Juliana olha detidamente a avó, seu olhar
carregado de raiva, encontra o olhar terno de
Ana. Para Juliana, aquele olhar a entristece,
vê nele a resignação. Depois de um longo
tempo em silêncio, – Posso olhar sua caixa
de retratos? Não houve tempo nem da avó
reagir. A avó, que parecia se sentir violada
em seus segredos, à medida que era indagada,
foi se submetendo à vontade da neta.
– Quem é este? Ana respondia e a neta reagia,
– O tio Luiz? Não acredito. A tarde se
vai com avó e neta revirando fotos e conversando
sobre elas. Anoitece, alguém bate à
porta do quarto. É Mariana, mãe de Juliana.
– Vamos jantar, gente, está ficando tarde.

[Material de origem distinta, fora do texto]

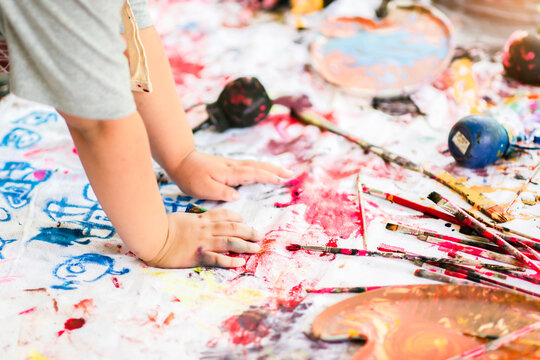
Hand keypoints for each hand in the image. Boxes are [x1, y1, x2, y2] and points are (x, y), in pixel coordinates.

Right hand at [145, 208, 260, 267]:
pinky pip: (218, 259)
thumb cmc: (161, 226)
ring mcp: (203, 242)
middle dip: (248, 231)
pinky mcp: (198, 256)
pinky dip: (230, 261)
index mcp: (201, 219)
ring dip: (245, 245)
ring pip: (230, 242)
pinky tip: (240, 263)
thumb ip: (193, 220)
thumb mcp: (181, 217)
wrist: (152, 236)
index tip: (244, 220)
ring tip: (256, 248)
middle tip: (259, 235)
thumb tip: (197, 221)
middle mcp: (206, 229)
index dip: (237, 217)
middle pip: (233, 228)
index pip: (224, 215)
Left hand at [170, 150, 292, 200]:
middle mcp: (233, 166)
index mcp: (230, 172)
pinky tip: (262, 171)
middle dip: (275, 170)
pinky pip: (248, 166)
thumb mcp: (203, 188)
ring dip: (269, 168)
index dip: (268, 177)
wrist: (180, 160)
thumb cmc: (190, 176)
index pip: (253, 174)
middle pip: (258, 166)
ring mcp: (231, 165)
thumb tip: (237, 196)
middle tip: (291, 174)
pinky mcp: (227, 166)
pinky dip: (259, 168)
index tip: (282, 180)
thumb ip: (221, 192)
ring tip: (282, 172)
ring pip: (254, 165)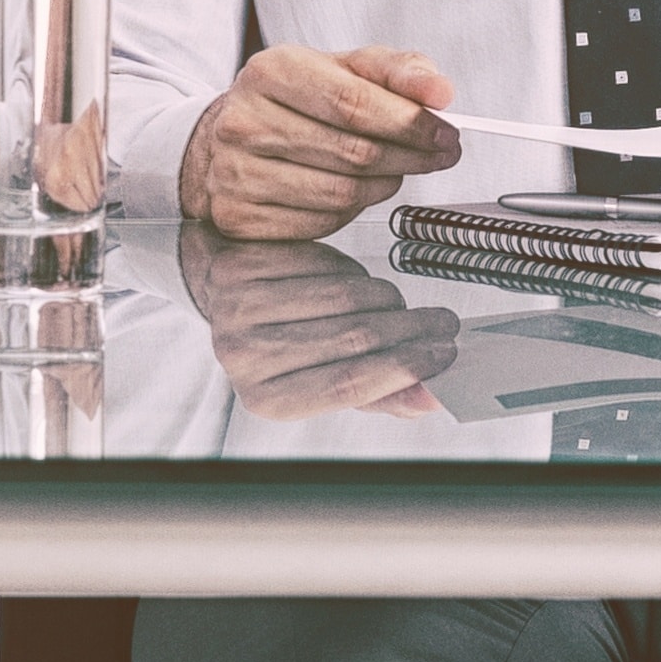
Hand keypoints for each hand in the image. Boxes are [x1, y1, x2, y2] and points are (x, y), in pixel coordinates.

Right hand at [178, 47, 459, 241]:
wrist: (220, 138)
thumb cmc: (292, 101)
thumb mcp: (341, 68)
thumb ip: (396, 71)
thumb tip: (440, 92)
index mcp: (271, 71)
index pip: (354, 103)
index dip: (409, 123)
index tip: (446, 133)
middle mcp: (245, 121)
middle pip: (353, 152)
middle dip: (410, 157)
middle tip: (438, 155)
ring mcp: (236, 173)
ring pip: (341, 193)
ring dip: (384, 186)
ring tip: (396, 171)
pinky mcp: (238, 216)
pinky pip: (320, 223)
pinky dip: (351, 212)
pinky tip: (356, 192)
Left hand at [178, 227, 460, 418]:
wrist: (216, 292)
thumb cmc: (278, 342)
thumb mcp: (322, 379)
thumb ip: (376, 392)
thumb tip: (430, 398)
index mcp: (267, 399)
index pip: (348, 385)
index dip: (406, 368)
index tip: (444, 354)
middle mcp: (245, 357)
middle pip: (353, 338)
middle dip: (412, 330)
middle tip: (442, 324)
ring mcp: (238, 307)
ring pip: (344, 296)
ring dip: (386, 298)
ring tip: (397, 304)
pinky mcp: (242, 265)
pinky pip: (323, 262)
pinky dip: (351, 269)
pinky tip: (353, 280)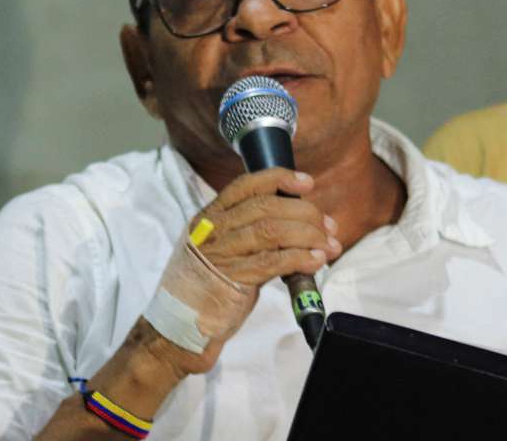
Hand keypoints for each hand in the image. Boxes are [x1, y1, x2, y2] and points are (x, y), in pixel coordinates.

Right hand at [143, 167, 339, 376]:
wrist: (177, 327)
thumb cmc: (205, 288)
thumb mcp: (218, 250)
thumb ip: (246, 232)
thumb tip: (294, 222)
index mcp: (208, 218)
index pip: (245, 185)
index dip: (279, 179)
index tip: (307, 183)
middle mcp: (213, 230)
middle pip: (266, 207)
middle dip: (304, 212)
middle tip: (328, 225)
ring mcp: (221, 254)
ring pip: (272, 230)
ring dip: (308, 235)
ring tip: (329, 245)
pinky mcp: (233, 279)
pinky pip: (274, 262)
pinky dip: (300, 258)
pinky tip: (316, 260)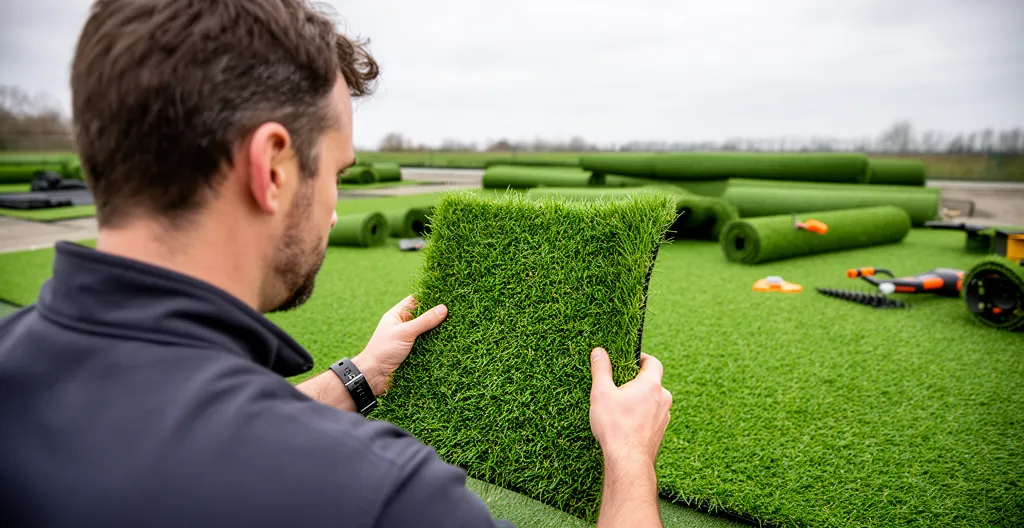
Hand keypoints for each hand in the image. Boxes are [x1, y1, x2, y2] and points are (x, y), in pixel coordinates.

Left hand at [353, 295, 447, 394]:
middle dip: (438, 315)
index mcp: (398, 315)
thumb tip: (444, 308)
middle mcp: (404, 325)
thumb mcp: (404, 333)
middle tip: (456, 311)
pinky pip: (429, 345)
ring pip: (428, 331)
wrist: (374, 377)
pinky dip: (437, 343)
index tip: (447, 295)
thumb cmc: (383, 350)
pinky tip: (450, 342)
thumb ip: (424, 321)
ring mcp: (410, 339)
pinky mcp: (415, 352)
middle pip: (425, 316)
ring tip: (457, 325)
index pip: (416, 301)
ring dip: (439, 331)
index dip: (430, 297)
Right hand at [589, 349, 671, 466]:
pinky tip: (625, 423)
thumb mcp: (602, 393)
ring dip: (639, 400)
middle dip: (636, 381)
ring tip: (620, 406)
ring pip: (653, 401)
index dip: (641, 358)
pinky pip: (652, 416)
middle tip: (619, 385)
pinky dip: (641, 415)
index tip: (628, 360)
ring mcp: (664, 417)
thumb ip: (601, 369)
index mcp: (651, 384)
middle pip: (652, 382)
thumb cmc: (615, 426)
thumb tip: (599, 351)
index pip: (653, 362)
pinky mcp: (660, 432)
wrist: (628, 461)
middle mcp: (663, 399)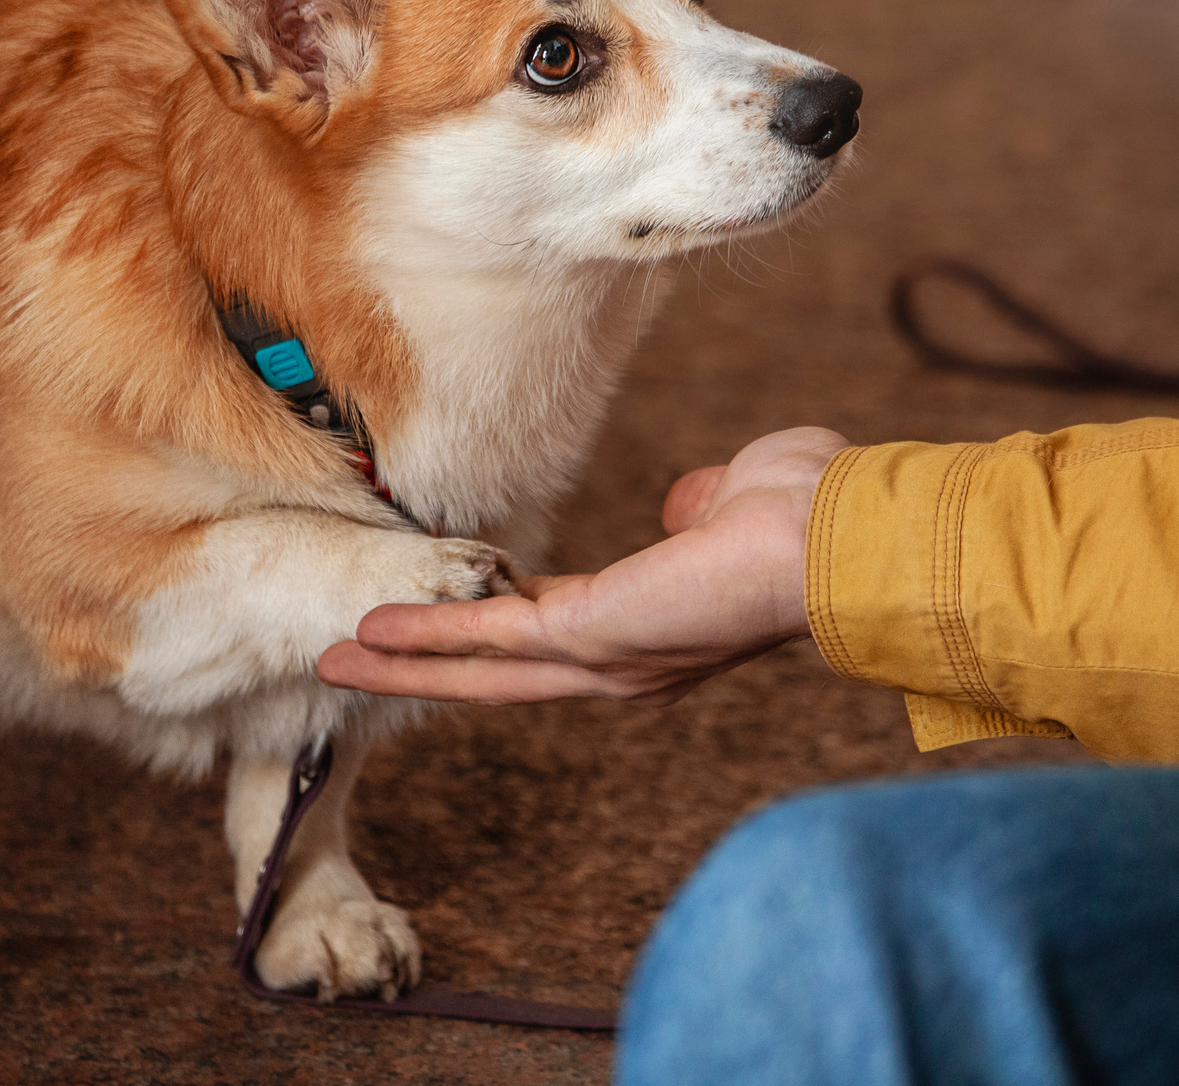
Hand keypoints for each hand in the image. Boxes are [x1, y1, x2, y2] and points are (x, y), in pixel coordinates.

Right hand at [316, 426, 850, 705]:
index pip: (555, 635)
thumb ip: (697, 507)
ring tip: (339, 654)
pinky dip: (428, 635)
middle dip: (426, 669)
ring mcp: (602, 658)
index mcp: (654, 633)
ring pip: (481, 666)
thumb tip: (684, 506)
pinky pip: (488, 637)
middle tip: (357, 663)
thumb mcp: (735, 503)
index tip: (448, 618)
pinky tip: (374, 631)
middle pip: (500, 675)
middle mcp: (623, 663)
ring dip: (407, 659)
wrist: (838, 538)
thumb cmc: (809, 512)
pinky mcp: (587, 636)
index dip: (493, 628)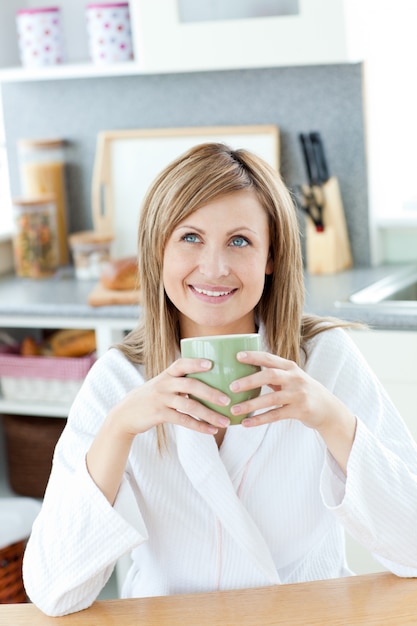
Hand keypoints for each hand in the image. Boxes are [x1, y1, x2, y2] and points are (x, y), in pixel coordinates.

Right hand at [108, 357, 230, 437]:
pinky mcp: (159, 415)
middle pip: (191, 385)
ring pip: (190, 406)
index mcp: (166, 375)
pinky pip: (183, 420)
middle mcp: (164, 384)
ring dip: (210, 414)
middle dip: (211, 393)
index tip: (212, 364)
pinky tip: (211, 430)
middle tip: (228, 400)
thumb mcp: (162, 385)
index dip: (196, 363)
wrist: (125, 414)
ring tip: (225, 421)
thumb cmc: (151, 398)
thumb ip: (180, 382)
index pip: (181, 364)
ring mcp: (161, 399)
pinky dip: (199, 426)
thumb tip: (210, 384)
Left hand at [228, 350, 355, 472]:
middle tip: (232, 387)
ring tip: (234, 410)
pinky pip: (276, 415)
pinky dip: (259, 420)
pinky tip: (246, 423)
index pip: (270, 358)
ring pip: (271, 399)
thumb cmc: (303, 391)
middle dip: (250, 380)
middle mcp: (295, 378)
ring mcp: (298, 395)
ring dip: (251, 405)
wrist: (328, 409)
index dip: (254, 356)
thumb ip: (273, 374)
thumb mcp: (292, 378)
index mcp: (290, 367)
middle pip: (270, 375)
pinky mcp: (300, 410)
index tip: (237, 356)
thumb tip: (244, 372)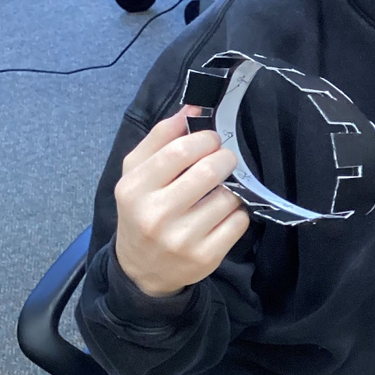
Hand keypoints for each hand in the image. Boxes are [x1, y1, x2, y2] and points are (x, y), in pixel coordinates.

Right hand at [113, 106, 249, 297]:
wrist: (141, 270)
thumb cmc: (141, 210)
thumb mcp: (136, 172)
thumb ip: (161, 135)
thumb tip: (194, 105)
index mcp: (135, 188)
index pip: (182, 150)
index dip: (206, 139)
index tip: (211, 140)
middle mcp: (156, 215)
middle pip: (211, 170)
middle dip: (226, 158)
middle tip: (224, 160)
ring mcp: (182, 239)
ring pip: (230, 196)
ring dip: (231, 188)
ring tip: (218, 190)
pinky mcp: (206, 257)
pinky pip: (240, 221)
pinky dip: (237, 213)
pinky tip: (221, 214)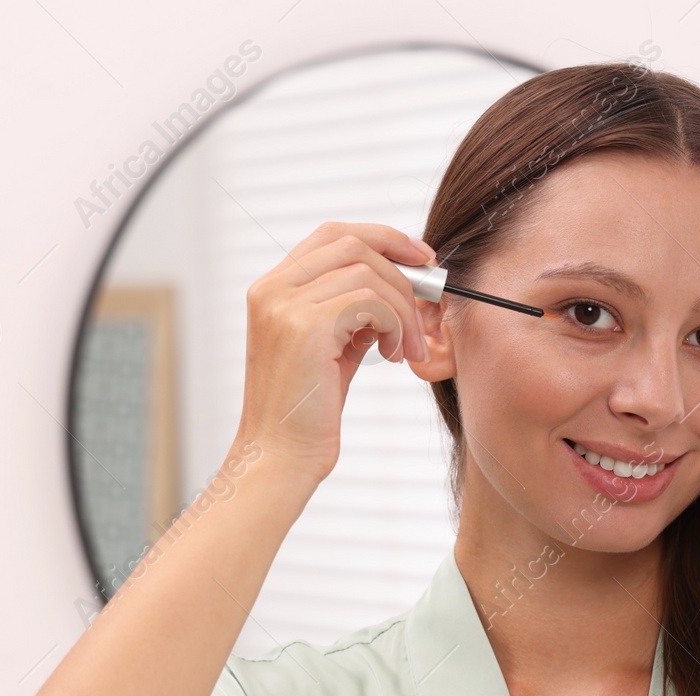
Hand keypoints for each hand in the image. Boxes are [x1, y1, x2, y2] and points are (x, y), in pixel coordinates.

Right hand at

Ela levanta a cabeça rumo a imagem de N S
Aparecida, sua santa de fé, e contendo o nó
na garganta, se persigna e com a voz sem o
embargo do choro, - Minha santinha, obrigada
pela neta que me destes. As duas saem
abraçadas pela casa e o contentamento de
Ana assusta a neta.
Juliana entra no quarto da mãe aconchega-se
junto a ela. Com o dedo encaracola ainda
mais um dos seus cachos de cabelo e permanece
pensativa. – Juliana... te conheço. Vai,
desembucha! – Sabe o que, é mãe? É a Vó.
Esta tarde, levei um choque. Estou pasma,
ela não tem passado, ela vive o passado do
meu avô. – O que é isso meu anjo? – Você
já viu a caixa de retratos dela? – Não,
nunca me mostrou. Ela sempre me disse que
papai nunca se deixou fotografar. E ela também
é arredia a fotos. Para mim ela só tem
fotos de filhos e netos. – Mãe, você está redondamente
enganada. Existem diversos retratos
feitos em Portugal, e vários na Itália.
Muitas fotos do tio João emburrado ao lado
do Vô e algumas do tio Luiz bebê, que a Vó
diz ser do batizado dele. Ele no colo do Vô.